The Financial Industry Regulatory Authority said Wednesday that it has fined Osaic Wealth $1 million and ordered the firm to pay $2 million in restitution for the failures of its former Securities America unit to reasonably supervise Class A mutual fund recommendations, which resulted in customers paying more than $2 million in fees through recommendations that were potentially unsuitable or not in customers’ best interest. 

“Firms have a fundamental obligation to supervise their representatives’ recommendations and ensure they serve their customers’ best interests,” Bill St. Louis, executive vice president and head of enforcement, said Wednesday in a statement. “When firms fail to supervise mutual fund recommendations, investors pay the price through unnecessary fees and charges. This $2 million in restitution will make affected customers whole, but prevention should always be the priority.”

According to FINRA's order, between January 2018 and June 2024, when Securities America became part of Osaic Wealth, the BD effected the purchase of approximately $3.8 billion in Class A mutual fund shares, which generated a substantial portion of the firm’s revenue.

"Nonetheless, the firm failed to implement a system, including written policies and procedures, reasonably designed to supervise recommendations of Class A shares for compliance with FINRA Rule 2111 (Suitability) and Regulation Best Interest’s Care Obligation," the order states.

The Care Obligation requires broker-dealers and associated persons to exercise reasonable diligence, care and skill when making recommendations to retail customers. 

Securities America’s supervisory system was not reasonably designed to detect switches and short-term sales, FINRA said.

"Even when the firm identified such trades, the firm failed to reasonably review them to ensure that representatives had reasonably considered fees and commissions," the order states.

As a result, FINRA said, the firm failed to reasonably supervise recommendations of more than 1,000 Class A mutual fund switches and more than 2,000 short-term sales that were potentially unsuitable or not in the customer’s best interest.

"Collectively, these trades caused customers to pay $2,019,040 in commissions and fees, which will now be returned to them," FINRA said.

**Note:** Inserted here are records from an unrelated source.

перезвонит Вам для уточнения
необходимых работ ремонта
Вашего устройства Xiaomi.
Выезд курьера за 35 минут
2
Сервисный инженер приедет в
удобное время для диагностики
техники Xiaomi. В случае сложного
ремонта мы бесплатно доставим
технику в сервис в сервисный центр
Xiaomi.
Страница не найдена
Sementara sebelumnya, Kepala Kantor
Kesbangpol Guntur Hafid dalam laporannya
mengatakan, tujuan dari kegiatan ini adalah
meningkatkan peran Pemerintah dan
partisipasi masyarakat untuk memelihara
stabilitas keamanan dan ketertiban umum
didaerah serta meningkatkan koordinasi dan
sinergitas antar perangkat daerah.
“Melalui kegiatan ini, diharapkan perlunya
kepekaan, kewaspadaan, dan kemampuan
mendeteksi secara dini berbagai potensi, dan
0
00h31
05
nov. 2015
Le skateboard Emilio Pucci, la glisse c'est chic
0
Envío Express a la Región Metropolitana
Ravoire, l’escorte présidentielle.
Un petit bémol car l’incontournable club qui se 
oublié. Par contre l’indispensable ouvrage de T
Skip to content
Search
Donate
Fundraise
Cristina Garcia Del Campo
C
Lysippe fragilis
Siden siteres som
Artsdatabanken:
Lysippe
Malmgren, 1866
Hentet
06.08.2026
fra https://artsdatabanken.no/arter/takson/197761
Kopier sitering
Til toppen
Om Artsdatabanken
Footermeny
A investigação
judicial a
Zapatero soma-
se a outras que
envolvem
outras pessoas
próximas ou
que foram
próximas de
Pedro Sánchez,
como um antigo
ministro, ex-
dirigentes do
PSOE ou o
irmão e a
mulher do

Class A mutual fund shares typically collect a front-end sales charge when purchasing the fund, but this fee is typically waived when a customer exchanges a mutual fund for a new fund within the same fund family, FINRA states. Class C shares, by contrast, charge higher ongoing annual fees than Class A shares but typically have no upfront load. 

"When a representative recommends switching from one fund family to another, the customer pays a new front-end sales charge on Class A shares — a cost that could be avoided by staying within the original fund family," FINRA said. "Similarly, selling a Class A mutual fund shortly after buying it creates a risk that a customer has paid an upfront fee without holding the investment long enough to benefit from it."